I think there is a time to wear traditional clothing and a time not to wear them. In general, I didn’t wear my hanbok (Korean traditional dress) when I lived in Korea, but there were occasions when it was appropriate, so I wore it on those occasions. It was fun. My daughter’s mother in law really wanted me to wear a Korean hanbok at the wedding when our kids got married. She wanted a traditional wedding. She was willing to pour thousands and thousands of dollars into it that I just didn’t have, so I told her to go ahead. She took over. She even had someone make me a tailor made hanbok because she wanted me to wear it at the wedding so much. They even gave me traditional Korean shoes. I wore it at the wedding, and it was nice. After that, I hardly wore it, but at times, it was appropriate. Once, a group of us went to Gyeongbuk Palace on Chuseok. Everyone who went to the palace that day were wearing hanboks, so I wore mine too. It was fun. At times, my daughter’s mother in law requested she wear her hanbok to family gatherings. My daughter didn’t want to be asked to wear her hanbok. Sometimes she complied and sometimes she didn’t. Koreans love to see people wearing hanboks.
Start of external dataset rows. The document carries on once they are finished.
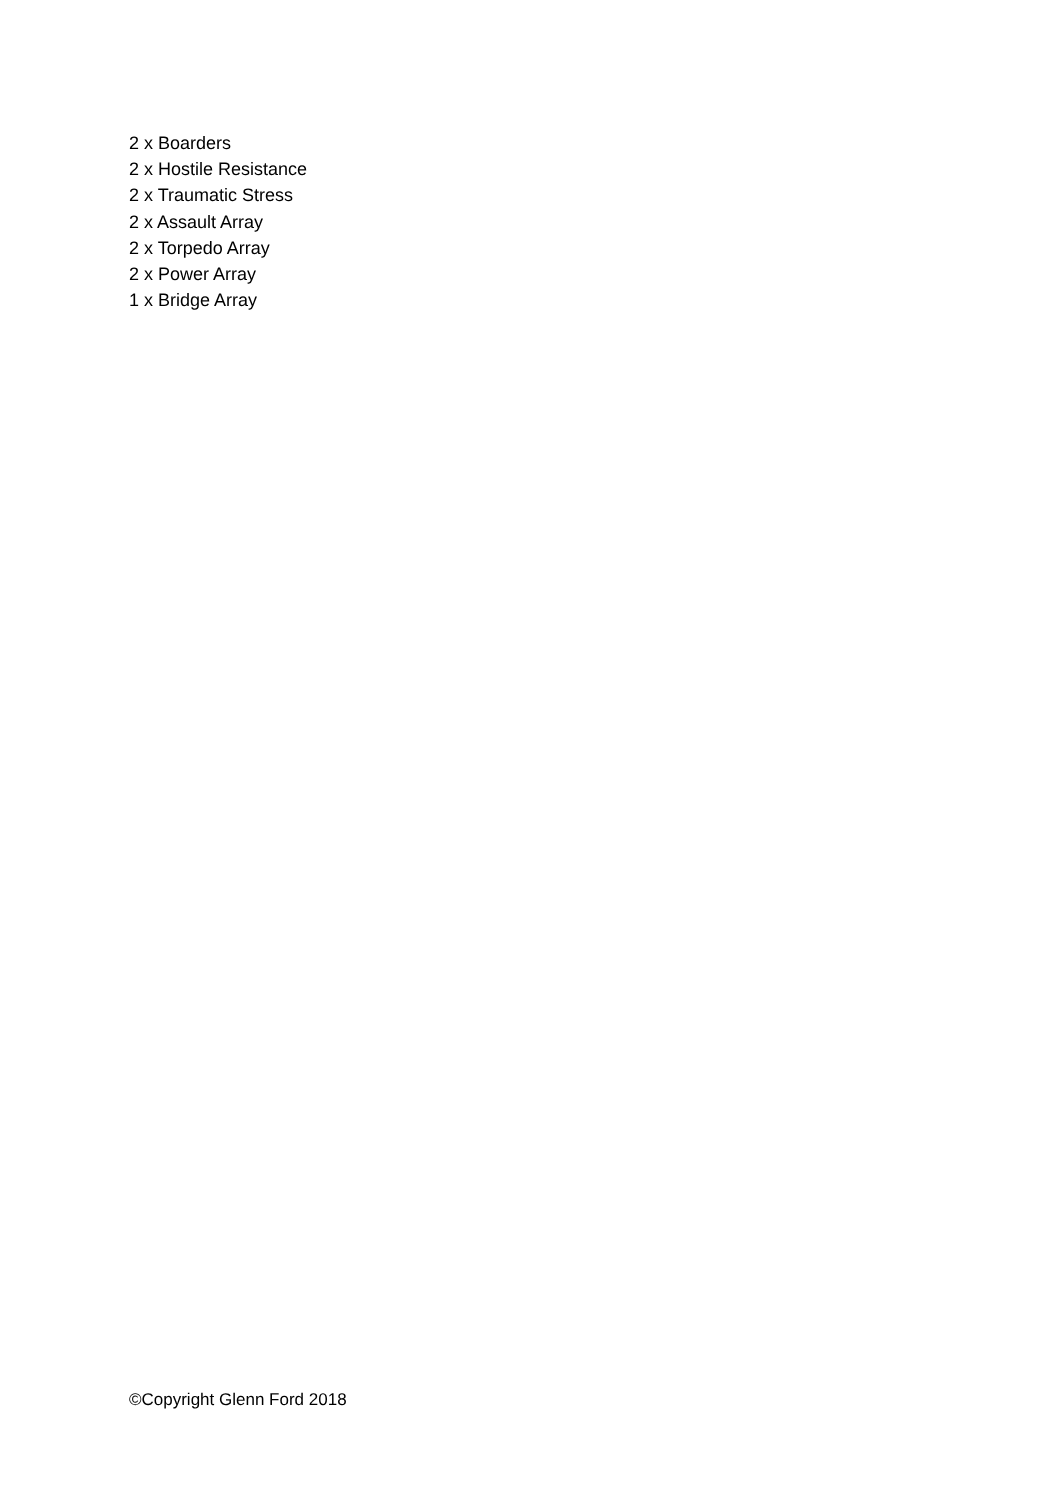2 x Boarders
2 x Hostile Resistance
2 x Traumatic Stress
2 x Assault Array
2 x Torpedo Array
2 x Power Array
1 x Bridge Array
©Copyright Glenn Ford 2018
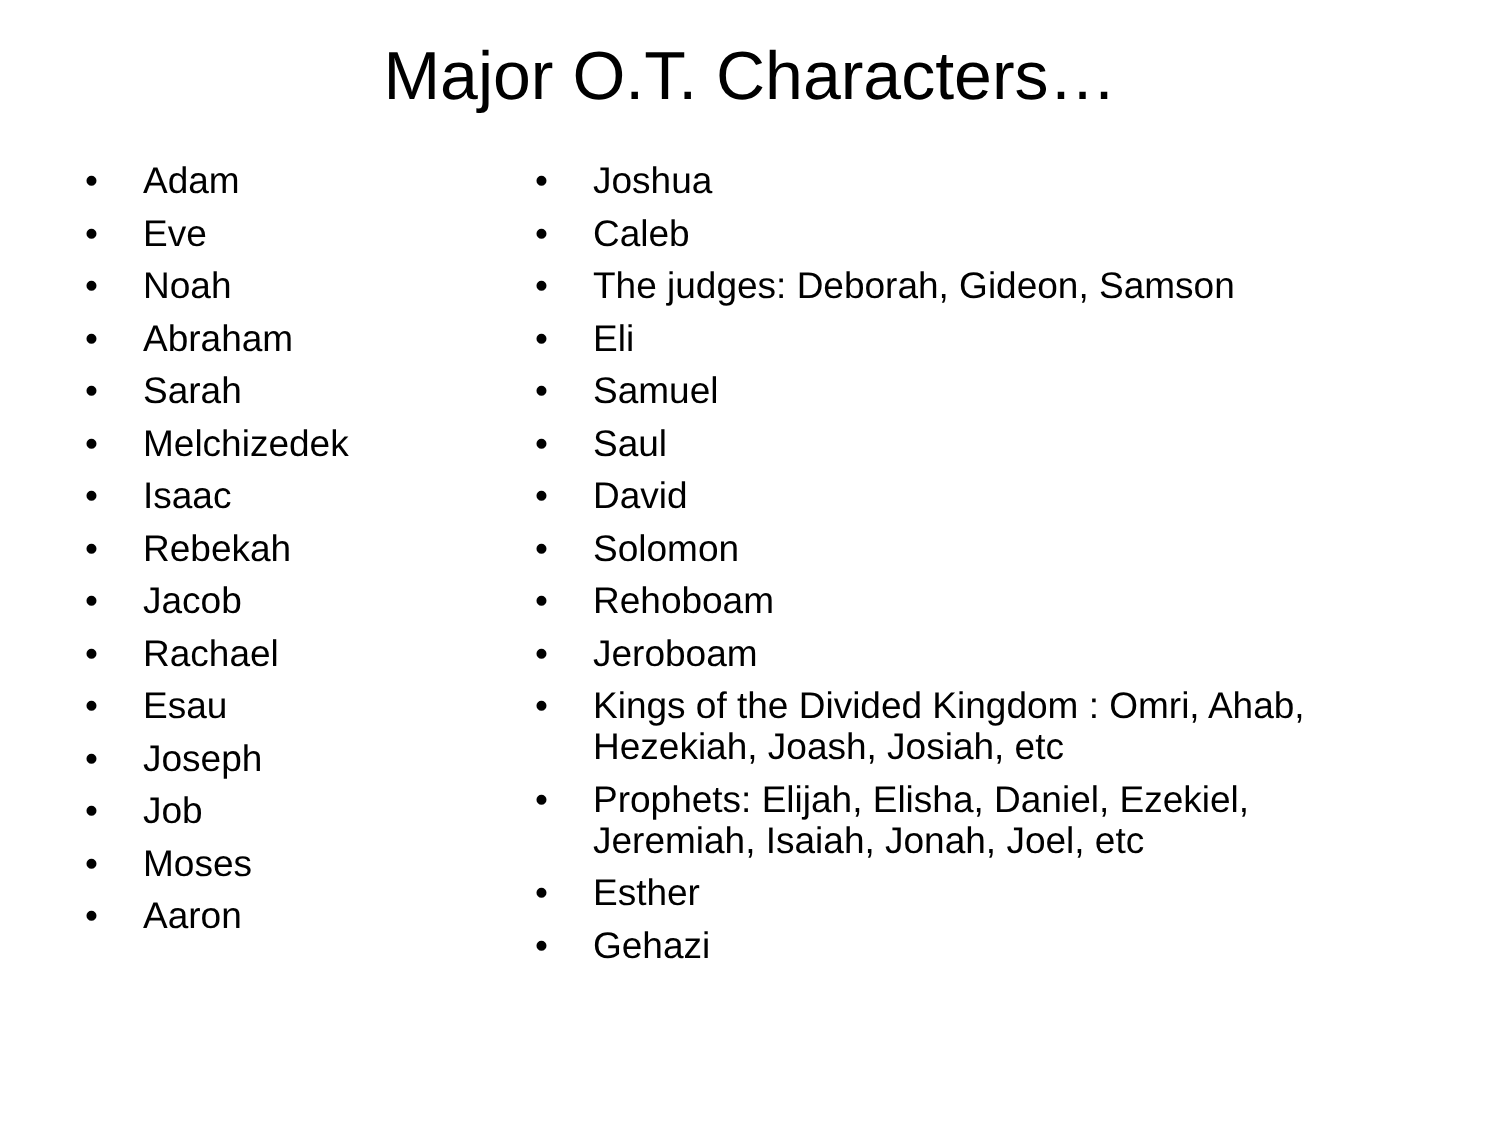Major O.T. Characters…
• Adam
• Eve
• Noah
• Abraham
• Sarah
• Melchizedek
• Isaac
• Rebekah
• Jacob
• Rachael
• Esau
• Joseph
• Job
• Moses
• Aaron
• Joshua
• Caleb
• The judges: Deborah, Gideon, Samson
• Eli
• Samuel
• Saul
• David
• Solomon
• Rehoboam
• Jeroboam
• Kings of the Divided Kingdom : Omri, Ahab, Hezekiah, Joash, Josiah, etc
• Prophets: Elijah, Elisha, Daniel, Ezekiel, Jeremiah, Isaiah, Jonah, Joel, etc
• Esther
• Gehazi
When I was in Japan, my Japanese sister and her mother wanted to put a kimono on me and take pictures, so I let them. It was fun. The regular Japanese kimonos like the one they put on me are just too expensive to give as gifts. Someone gave me a summer kimono, the cotton type, along with an obi (the belt) and geta (traditional Japanese wooden shoes). Initially, I only wore it at special times. If there was a special dinner and I was requested to wear it, I did. When I went back to America, I was part of a student group who had all been to Japan, and occasionally, we got together with the Japanese students on campus. We all wore our kimonos and made Japanese food. It was fun. There are times it is appropriate. Now a days, I have two summer kimonos (the yukatas) hanging in the closet. The Japanese use the kimonos like robes at home, and I do too. When I was a student in Japan, my Japanese friends and I wore our geta (traditional Japanese wooden shoes) with our blue jeans. It was fun.
When I was in Nigeria, I had a couple of Nigerian dresses. There is more than one kind. The kind I had were the big caftans with all the stitching around the neck and on the front. I was a young married, and I got pregnant, and they were wonderful maternity clothes. In Nigeria, no one was every bothered by me wearing them. When I came back to the States, I was still pregnant, and I was still wearing my Nigerian dresses. My mother asked me to stop wearing them because she thought they looked like night clothes. I always tried to get along with my mother, and it kind of embarrassed me because I hadn’t thought of it that way at all, and I complied.
When I was in high school, I bought a gaucho hat during one of my trips to Mexico I used to take all the time. It was black with a flat bill going all the way around like a cowboy hat and a big red flower on the side. It was beautiful! I wore it when I traveled in the summer just for the fun of it. People began teasing me saying I looked like I had just stepped out of a beauty pageant and calling me, “Miss Argentina.” It didn’t bother me enough to make me stop wearing it. When I was in college, they had a “Western Day,” and everyone on the campus was supposed to dress up like they were from the old west. I got some culottes to serve as gaucho pants, a vest, a ruffled shirt, some boots, and I wore that hat. I won the award for the best costume on “Western Day.” They said I looked like I just stepped off the high chaparral. I love to dress up and play.
On a day to day basis, wearing the traditional clothing makes us look funny except for when I wore the Nigerian dresses in Nigeria because all the women were wearing them in Nigeria. However, there are times that is appropriate, and I say when it is appropriate, dress up and have a good time!!